Problem to solve: Turn the lines below into a numbered list. Skip any blank lines, and leave the pictures out.

· · · · · · ·

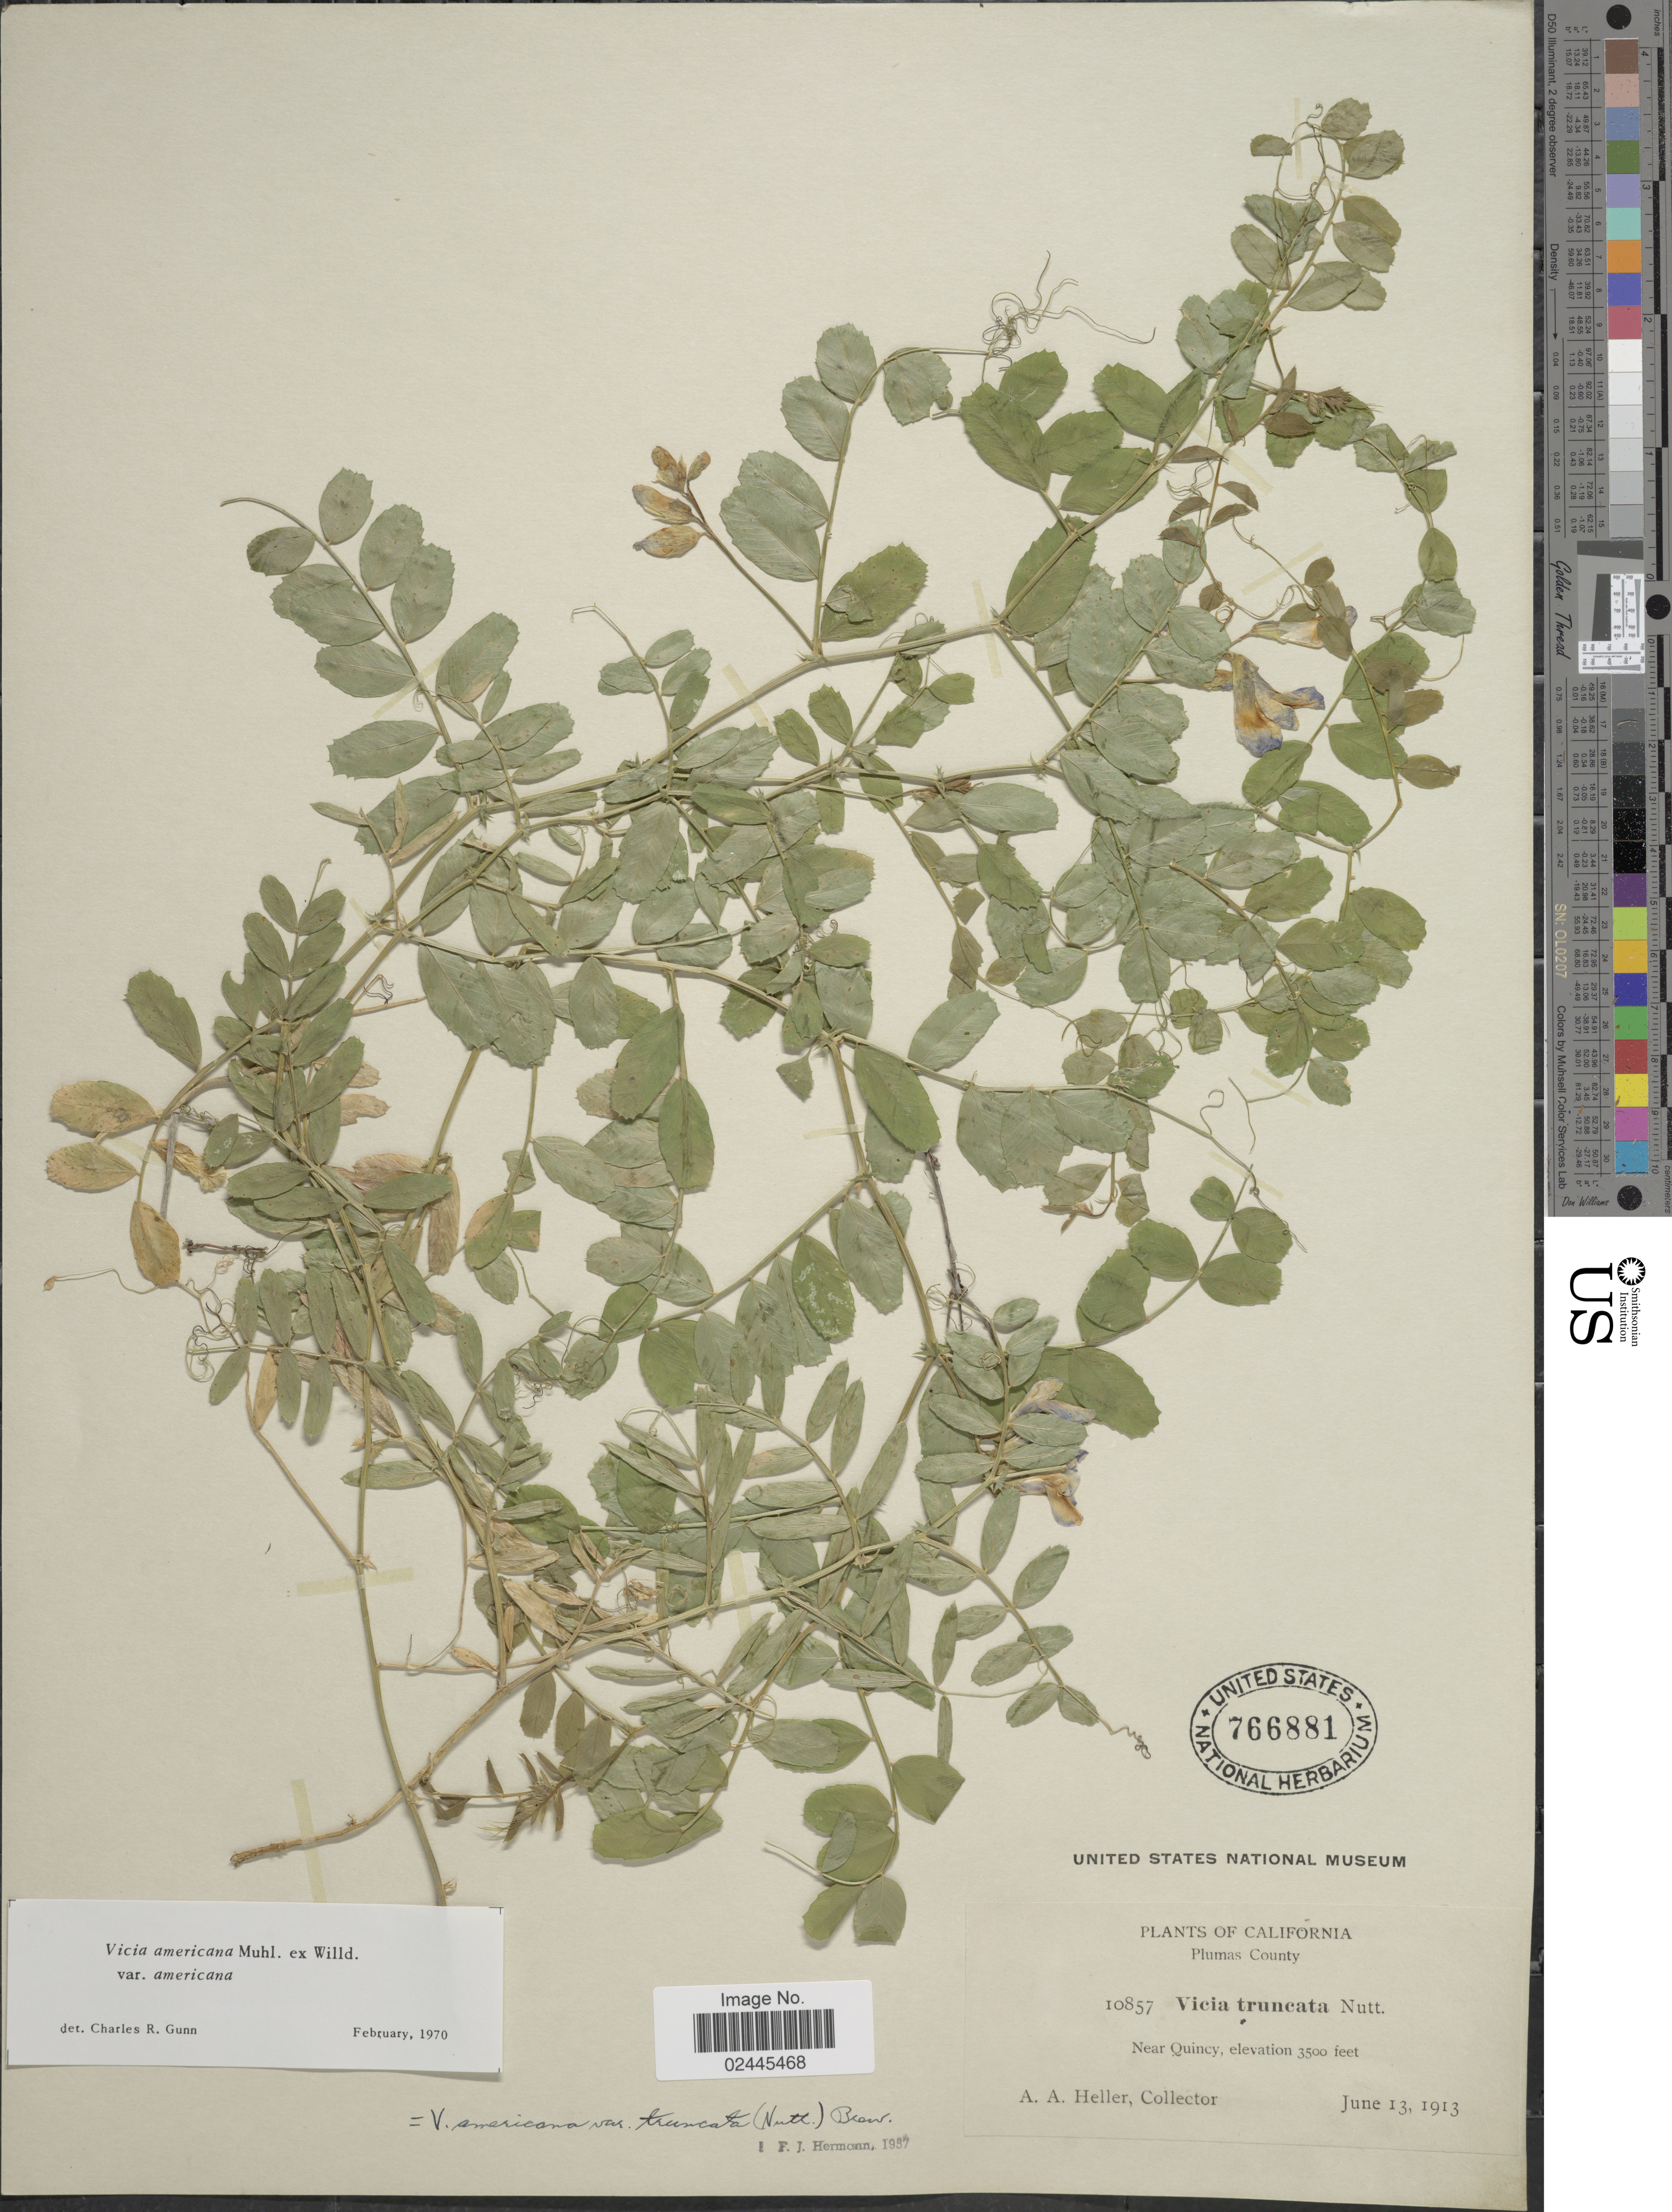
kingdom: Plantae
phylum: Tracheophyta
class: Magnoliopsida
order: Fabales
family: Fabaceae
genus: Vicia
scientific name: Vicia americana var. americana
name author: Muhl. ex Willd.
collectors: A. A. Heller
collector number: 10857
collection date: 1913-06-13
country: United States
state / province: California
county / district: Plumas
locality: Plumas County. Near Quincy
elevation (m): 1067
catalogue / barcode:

· · · · · · ·

Solution:
1. kingdom: Plantae
2. phylum: Tracheophyta
3. class: Magnoliopsida
4. order: Fabales
5. family: Fabaceae
6. genus: Vicia
7. scientific name: Vicia americana var. americana
8. name author: Muhl. ex Willd.
9. collectors: A. A. Heller
10. collector number: 10857
11. collection date: 1913-06-13
12. country: United States
13. state / province: California
14. county / district: Plumas
15. locality: Plumas County. Near Quincy
16. elevation (m): 1067
17. catalogue / barcode:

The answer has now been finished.